Michael Schoenhals, a Swedish writer and educator, is the coauthor of Mao's Last Revolution, an "exhaustively researched" account of China's Great Proletarian Cultural Revolution, observed Washington Post Book World contributor Orville Schell. In the work, Schoenhals and Roderick MacFarquhar examine Mao Zedong's repressive ten-year social experiment and political campaign, extending from 1966 to 1976, that resulted in the persecution, imprisonment, and death of millions. According to New York Times Book Review critic Judith Shapiro, "Mao's Last Revolution provides a detailed account of the salvos, currents, countercurrents, conspiracies, waves, cleansings and purges for which the era is known." "Using sources that range from official party and government documents to letters, diaries and interviews with surviving participants and victims," noted a contributor in the Economist, "the authors document the orders that went out, the mayhem that resulted and the fear it all struck in the hearts of people across the country." "A feast for the student of China," remarked Ross Terrill in the Weekly Standard, the volume "is a challenge for the general reader. Authoritative and tightly documented, it is rather dense with political maneuver and Communist gobbledygook. But it is fluently written, and it tells the known truth about the Cultural Revolution at a time when the Beijing regime cannot bring itself to do so." In Schell's opinion, Schoenhals and MacFarquhar "have provided the most definitive roadmap to date of China's odyssey through those tumultuous times."

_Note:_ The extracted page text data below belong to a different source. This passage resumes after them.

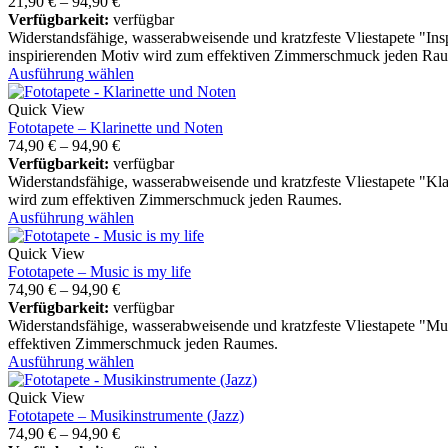
21,90
€
–
94,90
€
Verfügbarkeit:
verfügbar
Widerstandsfähige, wasserabweisende und kratzfeste Vliestapete "I
inspirierenden Motiv wird zum effektiven Zimmerschmuck jeden Ra
Ausführung wählen
Quick View
Fototapete – Klarinette und Noten
74,90
€
–
94,90
€
Verfügbarkeit:
verfügbar
Widerstandsfähige, wasserabweisende und kratzfeste Vliestapete "Kl
wird zum effektiven Zimmerschmuck jeden Raumes.
Ausführung wählen
Quick View
Fototapete – Music is my life
74,90
€
–
94,90
€
Verfügbarkeit:
verfügbar
Widerstandsfähige, wasserabweisende und kratzfeste Vliestapete "Mu
effektiven Zimmerschmuck jeden Raumes.
Ausführung wählen
Quick View
Fototapete – Musikinstrumente (Jazz)
74,90
€
–
94,90
€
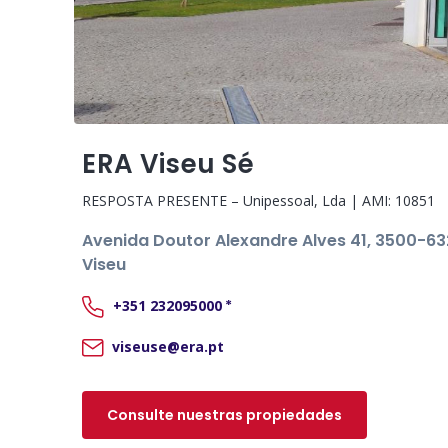
ERA Viseu Sé
RESPOSTA PRESENTE – Unipessoal, Lda
| AMI:
10851
Avenida Doutor Alexandre Alves 41
, 3500-63
Viseu
+351
232095000
*
viseuse@era.pt
Consulte nuestras propiedades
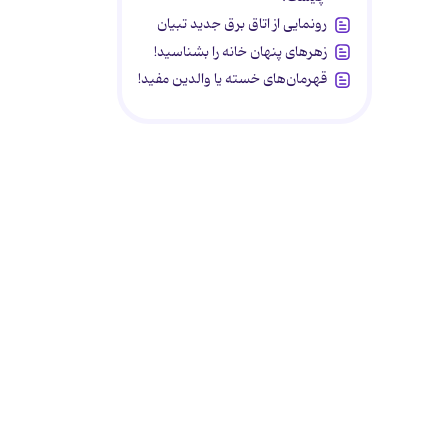
رونمایی از اتاق برق جدید تبیان
زهرهای پنهان خانه را بشناسید!
قهرمان‌های خسته یا والدین مفید!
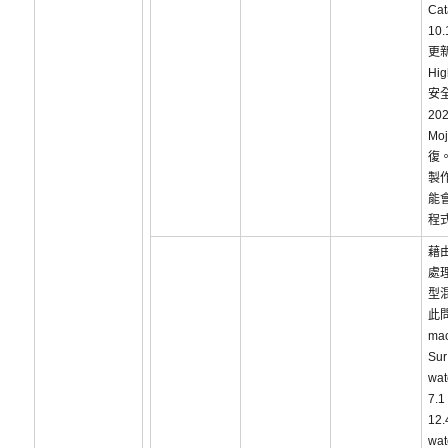
Cat
10
更新
Hig
安
202
Mo
復
製
能
程
藉
處
型
此
ma
Sur
wa
7.
12.
wa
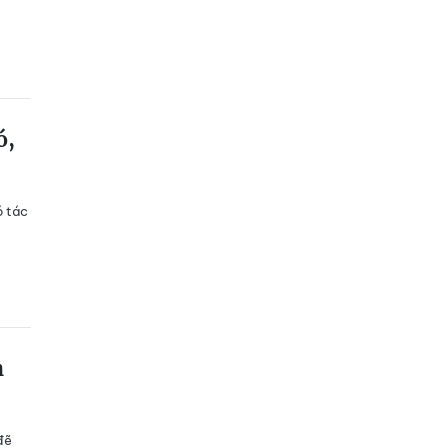
ó,
ó tác
h
đẽ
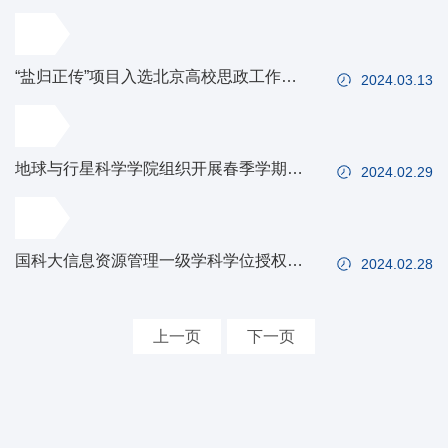
“盐归正传”项目入选北京高校思政工作创
2024.03.13
新示范案例
地球与行星科学学院组织开展春季学期新
2024.02.29
开课授课教师试讲会
国科大信息资源管理一级学科学位授权点
2024.02.28
合格评估专家评审会在京召开
上一页
下一页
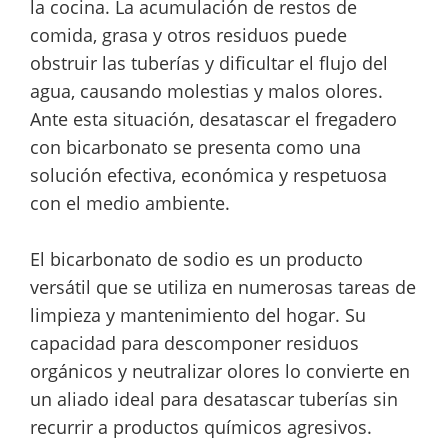
la cocina. La acumulación de restos de
comida, grasa y otros residuos puede
obstruir las tuberías y dificultar el flujo del
agua, causando molestias y malos olores.
Ante esta situación, desatascar el fregadero
con bicarbonato se presenta como una
solución efectiva, económica y respetuosa
con el medio ambiente.
El bicarbonato de sodio es un producto
versátil que se utiliza en numerosas tareas de
limpieza y mantenimiento del hogar. Su
capacidad para descomponer residuos
orgánicos y neutralizar olores lo convierte en
un aliado ideal para desatascar tuberías sin
recurrir a productos químicos agresivos.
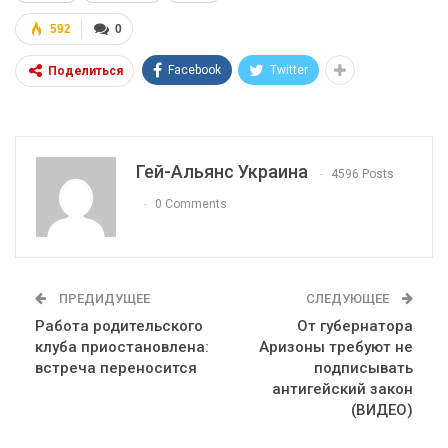
592
0
Facebook
Twitter
Поделиться
Гей-Альянс Украина
4596 Posts
0 Comments
ПРЕДИДУЩЕЕ
СЛЕДУЮЩЕЕ
Работа родительского
От губернатора
клуба приостановлена:
Аризоны требуют не
встреча переносится
подписывать
антигейский закон
(ВИДЕО)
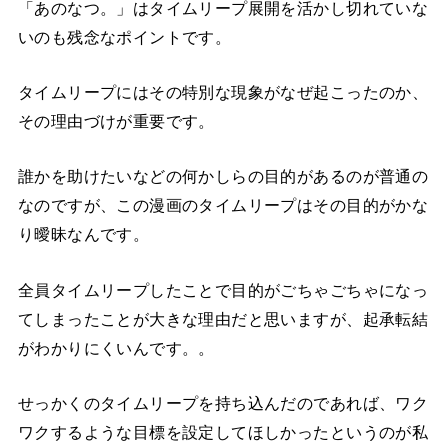
「あのなつ。」はタイムリープ展開を活かし切れていな
いのも残念なポイントです。
タイムリープにはその特別な現象がなぜ起こったのか、
その理由づけが重要です。
誰かを助けたいなどの何かしらの目的があるのが普通の
なのですが、この漫画のタイムリープはその目的がかな
り曖昧なんです。
全員タイムリープしたことで目的がごちゃごちゃになっ
てしまったことが大きな理由だと思いますが、起承転結
がわかりにくいんです。。
せっかくのタイムリープを持ち込んだのであれば、ワク
ワクするような目標を設定してほしかったというのが私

BIOGRAPHICAL AND CRITICAL SOURCES:

PERIODICALS

Economist, September 2, 2006, "Big Bad Wolf; China," review of Mao's Last Revolution, p. 77.

Foreign Affairs, November-December, 2006, Lucian W. Pye, "Asia and Pacific," review of Mao's Last Revolution.

New York Review of Books, September 21, 2006, Jonathan D. Spence, "China's Great Terror," review of Mao's Last Revolution.

New York Times Book Review, October 8, 2006, Judith Shapiro, "Red Guards," review of Mao's Last Revolution.

Washington Post Book World, October 29, 2006, Orville Schell, "Great Disorder under Heaven," review of Mao's Last Revolution.

Weekly Standard, March 19, 2007, Ross Terrill, "Mao's Madness," review of Mao's Last Revolution.